Off tomorrow in our separate directions again – and will probably not see the Gisler family again until they come to visit us at the cabin on their way home to Alaska. It is too bad that our time seems so short that we feel that we now have to rush our trip if we are going to get everything in that we want to do.
March 10, 2005 –
Up this morning and after saying good-bye to Hans and Tam – headed east. A beautifully clear day – as we started to climb out way out of the San Antonio flood plain. Unfortunately between the climb, headwind, and the 75 MPH speed limit – we did not have optimum fuel economy.
Within an hour things were starting to get more arid – and first smaller and then larger cactus started to appear. The fields started to give way to more barren patches with – various sizes and ages of oil pumps on them. There was also an area that had oil pumps in the valley and a wind generation ranch on the top of the hills (seems that they have the best of both worlds).

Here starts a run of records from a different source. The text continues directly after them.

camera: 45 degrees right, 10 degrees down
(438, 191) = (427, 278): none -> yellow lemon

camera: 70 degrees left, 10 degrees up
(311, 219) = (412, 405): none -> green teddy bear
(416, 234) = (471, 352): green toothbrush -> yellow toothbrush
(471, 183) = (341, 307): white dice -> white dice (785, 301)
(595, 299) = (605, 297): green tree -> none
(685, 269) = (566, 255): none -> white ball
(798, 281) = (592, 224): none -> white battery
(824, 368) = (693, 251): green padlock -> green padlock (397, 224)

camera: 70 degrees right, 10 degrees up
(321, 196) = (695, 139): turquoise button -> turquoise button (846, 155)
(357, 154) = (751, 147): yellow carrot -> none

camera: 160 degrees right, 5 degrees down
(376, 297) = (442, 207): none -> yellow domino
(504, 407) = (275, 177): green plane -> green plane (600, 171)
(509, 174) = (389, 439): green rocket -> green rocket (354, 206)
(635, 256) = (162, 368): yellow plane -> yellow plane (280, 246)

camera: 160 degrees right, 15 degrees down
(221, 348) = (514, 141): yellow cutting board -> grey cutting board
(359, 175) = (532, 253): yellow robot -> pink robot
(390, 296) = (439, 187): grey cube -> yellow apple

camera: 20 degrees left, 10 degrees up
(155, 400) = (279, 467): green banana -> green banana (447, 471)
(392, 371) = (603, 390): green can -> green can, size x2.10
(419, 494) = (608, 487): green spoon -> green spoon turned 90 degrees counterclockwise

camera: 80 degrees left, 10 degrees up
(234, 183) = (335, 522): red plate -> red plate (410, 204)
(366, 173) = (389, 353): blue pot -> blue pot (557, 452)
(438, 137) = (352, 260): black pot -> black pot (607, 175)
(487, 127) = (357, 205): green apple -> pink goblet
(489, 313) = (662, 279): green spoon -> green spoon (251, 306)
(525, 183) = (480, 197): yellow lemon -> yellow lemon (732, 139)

We are just starting to get into the beginning of the Buttes and Mesa – in certain areas – and at this point everyone thinks they look really interesting (not sure if they will still feel that way in another two weeks time).
Pulled into Fort Stockton about 3:00 in the afternoon – and although still early decided to pull off for the night to give the kids a chance to play. They had been working hard on their schoolwork on the drive up. We hoped for a swim as the temperature topped out at 80 degrees but the pool was closed as it is still winter! Got an opportunity for the boys to get a picture in front of the giant roadrunner.